Friday 24 August 2007

Eight weeks in

Another mad dash weigh-in. This time I'm doing it a couple of days early, on Friday morning.

I'm about to get into a car with my wife and parents and hurtle down to Brighton for the weekend for my brother's Civil Partnership ceremony.

Yes, I accept that for some people there might be one unsettling concept in that last sentence. Don't worry yourselves - spending a weekend with my parents will indeed probably be a trial, but I'm sure we'll cope.

So what joys will the scales have for me this morning?


Bloody hell. I've stayed the same. Is this the dreaded plateau?

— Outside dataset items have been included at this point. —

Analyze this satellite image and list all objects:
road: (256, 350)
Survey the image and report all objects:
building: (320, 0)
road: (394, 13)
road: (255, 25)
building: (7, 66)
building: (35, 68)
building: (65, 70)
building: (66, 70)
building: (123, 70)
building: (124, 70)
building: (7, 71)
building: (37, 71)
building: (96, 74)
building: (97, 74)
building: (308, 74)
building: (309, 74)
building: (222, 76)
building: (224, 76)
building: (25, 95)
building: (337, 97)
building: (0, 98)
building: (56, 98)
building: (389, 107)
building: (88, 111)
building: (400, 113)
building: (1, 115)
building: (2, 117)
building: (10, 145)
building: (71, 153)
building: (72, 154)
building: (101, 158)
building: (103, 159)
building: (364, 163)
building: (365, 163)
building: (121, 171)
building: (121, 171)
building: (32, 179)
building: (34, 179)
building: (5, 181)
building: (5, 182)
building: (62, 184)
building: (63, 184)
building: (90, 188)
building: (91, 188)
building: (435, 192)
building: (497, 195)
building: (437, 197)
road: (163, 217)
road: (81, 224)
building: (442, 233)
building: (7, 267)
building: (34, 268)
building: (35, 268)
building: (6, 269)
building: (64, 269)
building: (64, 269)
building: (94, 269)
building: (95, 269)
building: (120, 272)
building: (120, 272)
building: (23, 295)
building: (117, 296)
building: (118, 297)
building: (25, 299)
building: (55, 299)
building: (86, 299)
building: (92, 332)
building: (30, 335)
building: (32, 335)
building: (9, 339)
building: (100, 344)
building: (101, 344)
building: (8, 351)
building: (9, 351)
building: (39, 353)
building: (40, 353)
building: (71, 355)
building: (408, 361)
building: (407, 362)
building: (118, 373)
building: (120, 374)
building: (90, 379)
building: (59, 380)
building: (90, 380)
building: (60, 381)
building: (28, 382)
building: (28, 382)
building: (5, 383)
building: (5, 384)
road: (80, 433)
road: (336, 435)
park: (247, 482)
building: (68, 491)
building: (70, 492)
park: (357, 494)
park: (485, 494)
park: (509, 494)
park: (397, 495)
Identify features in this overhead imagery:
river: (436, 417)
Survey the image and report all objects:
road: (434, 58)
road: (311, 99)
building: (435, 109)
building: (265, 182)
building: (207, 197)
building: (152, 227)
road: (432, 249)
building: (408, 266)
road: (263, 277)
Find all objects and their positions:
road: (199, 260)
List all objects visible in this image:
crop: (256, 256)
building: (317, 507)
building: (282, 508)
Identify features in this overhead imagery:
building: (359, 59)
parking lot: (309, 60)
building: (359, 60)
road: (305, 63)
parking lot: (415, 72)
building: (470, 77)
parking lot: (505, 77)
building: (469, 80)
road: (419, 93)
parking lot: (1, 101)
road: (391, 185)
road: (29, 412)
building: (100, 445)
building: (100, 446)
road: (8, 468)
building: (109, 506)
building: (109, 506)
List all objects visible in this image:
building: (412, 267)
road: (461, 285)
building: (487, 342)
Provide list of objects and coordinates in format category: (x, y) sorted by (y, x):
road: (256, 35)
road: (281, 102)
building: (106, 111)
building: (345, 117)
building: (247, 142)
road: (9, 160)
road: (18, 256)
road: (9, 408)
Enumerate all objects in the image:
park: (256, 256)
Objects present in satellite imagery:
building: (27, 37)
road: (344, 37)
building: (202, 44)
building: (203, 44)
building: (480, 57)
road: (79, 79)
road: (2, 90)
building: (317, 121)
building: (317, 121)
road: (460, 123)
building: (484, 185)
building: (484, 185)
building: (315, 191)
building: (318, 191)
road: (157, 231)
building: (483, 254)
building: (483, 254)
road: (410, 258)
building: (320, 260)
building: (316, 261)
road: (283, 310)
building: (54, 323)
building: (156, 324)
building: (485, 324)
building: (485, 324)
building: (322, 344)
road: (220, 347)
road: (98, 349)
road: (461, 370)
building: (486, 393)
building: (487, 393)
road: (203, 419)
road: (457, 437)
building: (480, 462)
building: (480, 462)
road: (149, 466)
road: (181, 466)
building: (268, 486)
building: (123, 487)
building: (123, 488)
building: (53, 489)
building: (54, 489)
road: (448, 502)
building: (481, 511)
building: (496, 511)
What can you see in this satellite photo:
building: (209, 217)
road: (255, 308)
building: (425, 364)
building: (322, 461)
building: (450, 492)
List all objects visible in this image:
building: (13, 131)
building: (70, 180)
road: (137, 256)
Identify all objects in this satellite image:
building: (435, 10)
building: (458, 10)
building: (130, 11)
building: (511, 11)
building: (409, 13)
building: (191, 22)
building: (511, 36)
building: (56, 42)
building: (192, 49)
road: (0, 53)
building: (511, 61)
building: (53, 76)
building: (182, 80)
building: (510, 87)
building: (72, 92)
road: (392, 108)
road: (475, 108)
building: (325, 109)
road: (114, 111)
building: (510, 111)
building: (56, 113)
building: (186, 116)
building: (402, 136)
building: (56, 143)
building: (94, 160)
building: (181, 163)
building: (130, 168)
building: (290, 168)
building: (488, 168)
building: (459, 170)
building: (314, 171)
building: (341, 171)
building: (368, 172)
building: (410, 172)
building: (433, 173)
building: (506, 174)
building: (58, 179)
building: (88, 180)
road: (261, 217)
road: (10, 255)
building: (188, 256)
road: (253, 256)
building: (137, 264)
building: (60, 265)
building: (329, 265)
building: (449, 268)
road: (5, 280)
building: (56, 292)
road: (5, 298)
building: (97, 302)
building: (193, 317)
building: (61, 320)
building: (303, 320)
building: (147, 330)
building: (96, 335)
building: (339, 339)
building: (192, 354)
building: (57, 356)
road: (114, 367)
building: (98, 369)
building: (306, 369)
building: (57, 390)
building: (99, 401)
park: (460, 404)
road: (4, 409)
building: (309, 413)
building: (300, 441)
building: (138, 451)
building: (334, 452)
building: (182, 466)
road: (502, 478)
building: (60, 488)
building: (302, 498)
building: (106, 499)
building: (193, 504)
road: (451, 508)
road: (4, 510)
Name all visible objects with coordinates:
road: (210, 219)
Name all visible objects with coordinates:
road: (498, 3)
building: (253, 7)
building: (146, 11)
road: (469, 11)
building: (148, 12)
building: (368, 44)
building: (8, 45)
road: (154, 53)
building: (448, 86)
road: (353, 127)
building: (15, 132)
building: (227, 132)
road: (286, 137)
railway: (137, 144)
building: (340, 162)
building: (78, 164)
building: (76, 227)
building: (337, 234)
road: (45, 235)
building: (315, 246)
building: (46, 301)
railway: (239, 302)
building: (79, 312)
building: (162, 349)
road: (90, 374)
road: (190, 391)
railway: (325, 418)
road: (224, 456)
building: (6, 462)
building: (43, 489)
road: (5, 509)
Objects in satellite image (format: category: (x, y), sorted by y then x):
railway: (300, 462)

Marathon runners have the wall, a barrier after so many miles that ends many attempts as the body and mind gang up on them. The plateau is the version for weight-loss attempts. It's not unusual to find that after a month or so of steady losses it gets harder and harder to maintain constant progress - people go weeks or months without seeing any change at all. I actually had this happen to me when I tried this last year on WeightWatchers - for six whole weeks I saw exactly the same numbers every week.

Perhaps the metabolism slows down as the body starts to hang on to every calorie it can. I don't know. But the timing is lousy. If it wasn't for the charity target I wouldn't be too worried - one thing I've learned is that weight in itself is just a number as I've started to enjoy feeling healthier. From October it won't even matter - I'll keep going with the programme and see where I end up - but between now and then I have to get on this bloody machine every week and look at the numbers.

I'm not feeling too optimistic at the moment. Hopefully Brighton will take my mind off things. Shepherding two 70-something parents certainly will.